Zielscheibe Deutschland
Deutschland wird erpresst. Und das gleich zweimal. Die Entführer einer seit Jahren im Irak lebenden Deutschen und ihres Sohnes drohen mit der Ermordung der Geiseln, falls Berlin seine Truppen in Afghanistan nicht binnen zehn Tagen abzieht. Und eine Gruppe namens ?Stimme des Kalifats? fordert auf einer al-Kaida-nahen Website ebenfalls den Abzug, sonst werde es Anschläge in Deutschland geben.
Jene, die gegen das Afghanistan-Engagement sind, sehen sich bestätigt - Deutschland mache sich selbst zum Terrorziel, sagen sie. Doch die Erpressungsversuche sind kein Beleg für die These. Selbst wenn keine Bundeswehrtruppen am Hindukusch stationiert wären, gälte Deutschland Islamisten als Unterstützer des Afghanistan-Kriegs. Etwa weil es auf seinem Territorium Nato-Truppen duldet. Wer Terror will, findet immer einen Grund, ihn zu rechtfertigen. Wer aber aus Angst vor dem Terror den Terror nicht bekämpft, hat schon verloren.

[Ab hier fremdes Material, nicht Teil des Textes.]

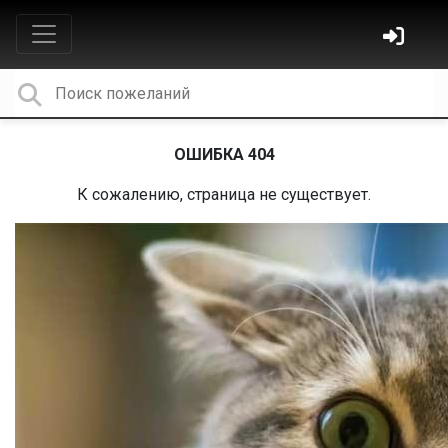
ОШИБКА 404
К сожалению, страница не существует.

Es ist zweifelhaft, dass es den Entführern der Deutschen wirklich um Afghanistan geht. Wollten sie die deutsche Politik beeinflussen, hätten sie ihre Forderung vor der Entscheidung des Bundestags über den Tornado-Einsatz gestellt. Sie taten es einen Tag später - obwohl die Geiseln seit Februar in ihrer Gewalt sind. Plausibler ist daher, dass die beiden in den Fängen der irakischen Entführungsindustrie sind. Der geht es um Lösegeld, nicht um die politischen Forderungen, die sie vorschützt. Im Irak hat sich herumgesprochen, dass Berlin zahlt; auch als es um Susanne Osthoff und die Leipziger Ingenieure ging, floss Geld.
Die Bundesregierung hat also selbst verschuldet, dass sie wieder erpresst wird. Die Frage aber, ob sie zahlen sollte oder nicht, stellt sich nicht mehr - sie ist zum Zeitpunkt der ersten Entführungen beantwortet worden. Anders als die britische Regierung, die hart geblieben ist und die Enthauptung eines Staatsbürgers vor laufender Kamera in Kauf nahm, mutet die Bundesregierung sich eine so harte Grundsatzentscheidung nicht zu. Mit Glück und Geld kann sich auch das gegenwärtige Geiseldrama lösen. Deutschland wird damit leben müssen, dass im Irak immer wieder Deutsche entführt und freigekauft werden.
Den Abzug aus Afghanistan aber darf sich die Regierung nicht abpressen lassen. Die Terroristen haben erkannt, dass die Unterstützung für den Einsatz hierzulande alles andere als unbedingt ist - und spekulieren, dass Berlin durch Drohungen aus der Allianz zu vertreiben ist.
Der Bundestag hat Tornados nach Afghanistan geschickt, um die Nato zu unterstützen. Und so nach fünf Jahren am Hindukusch auch den ganzen Einsatz noch einmal bestätigt. Wenn Terroristen diesen Einsatz mit Anschlägen in Deutschland bekämpfen sollten, wird er zu einer Frage der Staatsräson.